- Task directions -
Pick out every line in the entries below that contains the word "thickness", and copy each of those lines in full.

-- BEGIN Record extracts --

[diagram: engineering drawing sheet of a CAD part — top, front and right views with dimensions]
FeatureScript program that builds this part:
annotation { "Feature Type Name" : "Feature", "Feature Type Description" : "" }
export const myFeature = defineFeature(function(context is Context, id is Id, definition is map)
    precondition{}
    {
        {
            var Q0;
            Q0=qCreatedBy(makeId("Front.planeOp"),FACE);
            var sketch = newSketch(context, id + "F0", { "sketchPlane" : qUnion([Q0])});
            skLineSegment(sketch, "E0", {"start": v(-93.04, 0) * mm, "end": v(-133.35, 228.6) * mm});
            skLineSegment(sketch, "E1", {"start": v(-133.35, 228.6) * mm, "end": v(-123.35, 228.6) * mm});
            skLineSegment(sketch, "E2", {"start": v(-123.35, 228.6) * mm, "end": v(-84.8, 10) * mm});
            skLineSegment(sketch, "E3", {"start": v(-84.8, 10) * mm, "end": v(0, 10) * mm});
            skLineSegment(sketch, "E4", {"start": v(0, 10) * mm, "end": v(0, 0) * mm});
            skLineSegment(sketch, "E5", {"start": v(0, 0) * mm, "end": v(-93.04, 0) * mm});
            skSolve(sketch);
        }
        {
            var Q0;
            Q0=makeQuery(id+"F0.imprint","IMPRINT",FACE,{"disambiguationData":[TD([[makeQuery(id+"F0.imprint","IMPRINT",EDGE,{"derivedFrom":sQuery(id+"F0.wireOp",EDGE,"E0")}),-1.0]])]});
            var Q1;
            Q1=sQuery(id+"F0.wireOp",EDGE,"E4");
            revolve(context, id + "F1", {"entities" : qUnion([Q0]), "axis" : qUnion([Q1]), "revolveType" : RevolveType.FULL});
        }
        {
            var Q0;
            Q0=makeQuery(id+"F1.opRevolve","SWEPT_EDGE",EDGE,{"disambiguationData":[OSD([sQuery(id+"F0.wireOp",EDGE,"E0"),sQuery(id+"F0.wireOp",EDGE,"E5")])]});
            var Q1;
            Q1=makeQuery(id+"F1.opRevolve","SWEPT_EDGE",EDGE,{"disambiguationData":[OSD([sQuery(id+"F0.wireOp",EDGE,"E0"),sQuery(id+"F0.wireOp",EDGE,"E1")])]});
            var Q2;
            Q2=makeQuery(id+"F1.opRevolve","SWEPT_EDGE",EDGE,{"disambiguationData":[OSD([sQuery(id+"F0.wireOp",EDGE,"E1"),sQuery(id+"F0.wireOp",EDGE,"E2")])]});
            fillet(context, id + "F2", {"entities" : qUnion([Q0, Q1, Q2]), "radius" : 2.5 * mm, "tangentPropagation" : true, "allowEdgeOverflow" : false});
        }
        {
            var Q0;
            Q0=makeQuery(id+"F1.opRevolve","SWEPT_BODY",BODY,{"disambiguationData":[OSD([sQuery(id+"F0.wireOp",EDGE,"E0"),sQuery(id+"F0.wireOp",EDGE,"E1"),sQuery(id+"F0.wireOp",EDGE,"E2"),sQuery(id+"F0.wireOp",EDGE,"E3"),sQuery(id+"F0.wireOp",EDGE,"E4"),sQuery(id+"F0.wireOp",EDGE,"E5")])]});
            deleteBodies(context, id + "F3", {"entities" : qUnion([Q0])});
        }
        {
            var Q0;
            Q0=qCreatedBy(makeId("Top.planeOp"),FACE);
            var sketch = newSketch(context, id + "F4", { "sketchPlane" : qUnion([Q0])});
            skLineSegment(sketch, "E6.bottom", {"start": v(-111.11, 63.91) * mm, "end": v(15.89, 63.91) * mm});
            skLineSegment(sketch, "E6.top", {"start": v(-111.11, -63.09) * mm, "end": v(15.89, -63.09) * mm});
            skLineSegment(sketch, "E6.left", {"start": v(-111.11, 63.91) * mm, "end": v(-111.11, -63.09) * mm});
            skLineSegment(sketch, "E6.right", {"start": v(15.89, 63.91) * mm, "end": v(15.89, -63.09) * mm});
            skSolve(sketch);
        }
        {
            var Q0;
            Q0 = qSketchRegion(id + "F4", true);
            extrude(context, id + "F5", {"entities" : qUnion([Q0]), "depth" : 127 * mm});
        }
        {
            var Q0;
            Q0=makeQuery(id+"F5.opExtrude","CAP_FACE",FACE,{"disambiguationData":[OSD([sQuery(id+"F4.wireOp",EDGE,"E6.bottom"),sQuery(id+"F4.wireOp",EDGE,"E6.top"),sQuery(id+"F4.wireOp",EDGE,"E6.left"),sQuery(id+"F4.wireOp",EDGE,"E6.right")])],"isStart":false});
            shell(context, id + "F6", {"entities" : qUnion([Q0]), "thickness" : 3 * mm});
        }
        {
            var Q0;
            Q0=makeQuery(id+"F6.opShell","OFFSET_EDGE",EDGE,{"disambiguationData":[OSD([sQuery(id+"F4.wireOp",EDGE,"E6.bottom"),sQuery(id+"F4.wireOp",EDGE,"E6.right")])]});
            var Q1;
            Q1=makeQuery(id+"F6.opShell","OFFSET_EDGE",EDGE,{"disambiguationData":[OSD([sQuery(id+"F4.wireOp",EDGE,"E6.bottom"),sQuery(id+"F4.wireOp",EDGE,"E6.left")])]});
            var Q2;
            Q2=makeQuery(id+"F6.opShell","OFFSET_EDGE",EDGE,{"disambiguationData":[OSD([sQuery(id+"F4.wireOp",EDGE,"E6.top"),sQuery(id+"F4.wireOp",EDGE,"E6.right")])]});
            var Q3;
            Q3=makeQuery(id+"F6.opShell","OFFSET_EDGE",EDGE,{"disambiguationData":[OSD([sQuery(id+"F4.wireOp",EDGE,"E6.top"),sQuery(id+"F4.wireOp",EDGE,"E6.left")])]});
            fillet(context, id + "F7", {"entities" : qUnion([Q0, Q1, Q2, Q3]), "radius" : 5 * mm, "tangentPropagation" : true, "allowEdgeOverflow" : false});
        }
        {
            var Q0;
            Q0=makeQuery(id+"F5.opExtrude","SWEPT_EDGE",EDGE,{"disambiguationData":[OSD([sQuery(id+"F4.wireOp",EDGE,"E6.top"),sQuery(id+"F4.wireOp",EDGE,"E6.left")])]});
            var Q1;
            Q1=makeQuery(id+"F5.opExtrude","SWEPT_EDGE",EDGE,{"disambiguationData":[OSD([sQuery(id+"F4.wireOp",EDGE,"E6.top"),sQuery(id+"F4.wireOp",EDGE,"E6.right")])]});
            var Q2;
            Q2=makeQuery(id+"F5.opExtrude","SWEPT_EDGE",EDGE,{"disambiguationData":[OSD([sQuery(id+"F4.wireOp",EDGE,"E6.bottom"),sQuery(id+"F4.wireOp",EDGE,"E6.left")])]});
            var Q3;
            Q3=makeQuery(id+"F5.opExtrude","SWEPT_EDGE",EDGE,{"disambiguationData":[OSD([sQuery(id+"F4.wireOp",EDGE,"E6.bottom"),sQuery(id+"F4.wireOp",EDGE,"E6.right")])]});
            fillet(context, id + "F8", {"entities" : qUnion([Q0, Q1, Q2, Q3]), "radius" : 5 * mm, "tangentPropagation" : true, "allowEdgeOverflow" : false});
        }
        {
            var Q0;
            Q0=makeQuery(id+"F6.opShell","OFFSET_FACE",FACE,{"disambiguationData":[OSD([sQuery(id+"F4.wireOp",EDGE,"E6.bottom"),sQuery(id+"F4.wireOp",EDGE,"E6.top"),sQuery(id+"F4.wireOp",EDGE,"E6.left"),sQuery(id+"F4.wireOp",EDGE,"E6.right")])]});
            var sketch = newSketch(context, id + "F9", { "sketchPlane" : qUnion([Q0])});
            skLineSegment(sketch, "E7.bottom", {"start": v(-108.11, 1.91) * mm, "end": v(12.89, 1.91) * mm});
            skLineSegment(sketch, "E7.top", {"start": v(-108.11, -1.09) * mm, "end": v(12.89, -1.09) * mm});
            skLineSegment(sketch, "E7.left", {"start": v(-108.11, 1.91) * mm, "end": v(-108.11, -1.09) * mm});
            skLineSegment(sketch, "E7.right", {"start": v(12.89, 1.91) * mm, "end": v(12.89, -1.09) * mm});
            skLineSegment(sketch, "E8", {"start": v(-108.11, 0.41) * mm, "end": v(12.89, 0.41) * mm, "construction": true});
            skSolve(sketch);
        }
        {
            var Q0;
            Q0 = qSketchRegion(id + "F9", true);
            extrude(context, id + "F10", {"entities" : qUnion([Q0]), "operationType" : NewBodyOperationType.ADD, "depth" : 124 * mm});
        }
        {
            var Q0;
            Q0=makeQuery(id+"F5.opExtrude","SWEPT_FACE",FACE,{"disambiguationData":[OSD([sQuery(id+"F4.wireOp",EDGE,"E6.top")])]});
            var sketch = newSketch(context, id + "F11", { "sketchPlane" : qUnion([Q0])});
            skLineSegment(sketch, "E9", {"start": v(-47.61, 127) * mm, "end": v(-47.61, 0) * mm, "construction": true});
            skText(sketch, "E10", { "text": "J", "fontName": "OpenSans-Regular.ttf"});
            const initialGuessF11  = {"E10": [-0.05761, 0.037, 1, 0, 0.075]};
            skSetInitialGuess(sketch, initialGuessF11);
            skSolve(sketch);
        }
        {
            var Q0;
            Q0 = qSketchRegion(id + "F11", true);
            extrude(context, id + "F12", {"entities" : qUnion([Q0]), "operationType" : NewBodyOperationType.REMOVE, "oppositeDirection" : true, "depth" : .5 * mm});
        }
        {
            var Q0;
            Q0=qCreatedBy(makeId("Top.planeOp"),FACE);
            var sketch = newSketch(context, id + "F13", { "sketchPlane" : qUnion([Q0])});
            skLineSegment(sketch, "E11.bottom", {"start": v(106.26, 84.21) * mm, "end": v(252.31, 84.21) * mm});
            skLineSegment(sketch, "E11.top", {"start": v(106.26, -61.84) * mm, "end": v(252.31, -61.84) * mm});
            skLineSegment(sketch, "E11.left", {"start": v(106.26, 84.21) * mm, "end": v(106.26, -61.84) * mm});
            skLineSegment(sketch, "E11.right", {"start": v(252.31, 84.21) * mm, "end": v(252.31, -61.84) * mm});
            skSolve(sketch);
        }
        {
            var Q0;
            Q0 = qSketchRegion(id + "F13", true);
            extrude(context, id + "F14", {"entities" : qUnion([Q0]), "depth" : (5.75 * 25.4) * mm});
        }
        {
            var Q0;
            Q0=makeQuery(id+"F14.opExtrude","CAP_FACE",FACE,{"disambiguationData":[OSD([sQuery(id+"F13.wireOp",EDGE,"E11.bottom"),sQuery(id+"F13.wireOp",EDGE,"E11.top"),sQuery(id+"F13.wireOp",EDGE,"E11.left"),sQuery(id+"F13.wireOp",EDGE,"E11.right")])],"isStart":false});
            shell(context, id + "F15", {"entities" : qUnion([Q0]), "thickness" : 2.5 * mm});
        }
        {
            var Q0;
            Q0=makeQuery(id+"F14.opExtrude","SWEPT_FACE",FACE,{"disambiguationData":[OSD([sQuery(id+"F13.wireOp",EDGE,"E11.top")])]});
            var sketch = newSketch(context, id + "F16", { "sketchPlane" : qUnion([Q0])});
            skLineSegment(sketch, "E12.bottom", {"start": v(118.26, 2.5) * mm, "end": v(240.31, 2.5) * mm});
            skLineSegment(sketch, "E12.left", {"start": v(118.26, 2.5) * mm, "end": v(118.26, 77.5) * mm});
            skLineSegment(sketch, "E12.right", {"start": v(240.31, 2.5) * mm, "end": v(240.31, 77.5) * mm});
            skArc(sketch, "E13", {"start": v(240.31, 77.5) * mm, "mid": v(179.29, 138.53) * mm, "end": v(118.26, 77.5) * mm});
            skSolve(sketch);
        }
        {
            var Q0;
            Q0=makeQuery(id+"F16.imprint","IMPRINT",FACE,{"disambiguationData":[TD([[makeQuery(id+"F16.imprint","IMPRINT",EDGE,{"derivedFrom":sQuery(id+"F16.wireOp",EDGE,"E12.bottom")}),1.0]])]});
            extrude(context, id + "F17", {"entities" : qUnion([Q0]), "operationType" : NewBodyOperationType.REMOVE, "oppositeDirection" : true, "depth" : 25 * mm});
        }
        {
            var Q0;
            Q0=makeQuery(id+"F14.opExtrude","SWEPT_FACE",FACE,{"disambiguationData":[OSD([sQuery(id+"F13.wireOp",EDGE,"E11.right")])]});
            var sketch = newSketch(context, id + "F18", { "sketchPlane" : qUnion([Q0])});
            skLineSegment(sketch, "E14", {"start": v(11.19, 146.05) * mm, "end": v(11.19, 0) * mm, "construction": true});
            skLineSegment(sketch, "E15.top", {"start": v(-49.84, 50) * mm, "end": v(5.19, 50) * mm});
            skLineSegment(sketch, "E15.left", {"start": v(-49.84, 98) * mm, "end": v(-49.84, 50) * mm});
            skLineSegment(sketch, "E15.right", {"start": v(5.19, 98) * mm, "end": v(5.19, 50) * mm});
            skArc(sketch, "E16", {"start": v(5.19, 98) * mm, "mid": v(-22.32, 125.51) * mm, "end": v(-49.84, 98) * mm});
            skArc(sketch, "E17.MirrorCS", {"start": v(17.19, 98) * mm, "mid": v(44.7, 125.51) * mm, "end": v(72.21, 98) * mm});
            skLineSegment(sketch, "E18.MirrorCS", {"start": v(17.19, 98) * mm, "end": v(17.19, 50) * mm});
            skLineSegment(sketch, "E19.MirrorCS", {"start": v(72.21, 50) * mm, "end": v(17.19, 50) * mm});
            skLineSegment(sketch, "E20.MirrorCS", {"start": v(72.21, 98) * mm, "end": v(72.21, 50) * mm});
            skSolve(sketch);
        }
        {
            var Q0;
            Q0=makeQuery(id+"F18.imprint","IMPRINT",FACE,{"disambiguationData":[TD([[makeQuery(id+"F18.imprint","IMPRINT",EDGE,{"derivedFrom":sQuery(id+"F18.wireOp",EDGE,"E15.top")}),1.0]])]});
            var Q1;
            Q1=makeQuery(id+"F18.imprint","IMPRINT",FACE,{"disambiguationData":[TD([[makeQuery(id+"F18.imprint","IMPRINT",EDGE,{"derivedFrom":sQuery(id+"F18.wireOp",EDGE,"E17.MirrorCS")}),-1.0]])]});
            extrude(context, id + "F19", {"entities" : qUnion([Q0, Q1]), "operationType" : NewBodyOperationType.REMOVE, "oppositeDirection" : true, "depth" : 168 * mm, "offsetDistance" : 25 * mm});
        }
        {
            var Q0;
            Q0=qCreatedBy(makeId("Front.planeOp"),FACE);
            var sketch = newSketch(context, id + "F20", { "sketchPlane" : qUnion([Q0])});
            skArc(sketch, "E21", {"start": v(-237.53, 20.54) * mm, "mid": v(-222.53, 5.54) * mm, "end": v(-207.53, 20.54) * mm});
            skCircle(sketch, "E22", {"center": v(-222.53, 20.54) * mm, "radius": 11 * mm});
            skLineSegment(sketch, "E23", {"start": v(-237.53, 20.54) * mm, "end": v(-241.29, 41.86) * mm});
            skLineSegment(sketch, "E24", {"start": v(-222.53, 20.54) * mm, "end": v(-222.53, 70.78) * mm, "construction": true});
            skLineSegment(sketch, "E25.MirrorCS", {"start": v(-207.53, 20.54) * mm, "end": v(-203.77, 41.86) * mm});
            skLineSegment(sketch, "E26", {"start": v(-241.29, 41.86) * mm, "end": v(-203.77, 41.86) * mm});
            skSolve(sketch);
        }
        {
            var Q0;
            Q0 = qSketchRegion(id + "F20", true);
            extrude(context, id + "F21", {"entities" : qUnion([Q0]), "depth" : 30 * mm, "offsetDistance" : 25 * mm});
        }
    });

-- END Record extracts --

- Response for this exercise -
            shell(context, id + "F6", {"entities" : qUnion([Q0]), "thickness" : 3 * mm});
            shell(context, id + "F15", {"entities" : qUnion([Q0]), "thickness" : 2.5 * mm});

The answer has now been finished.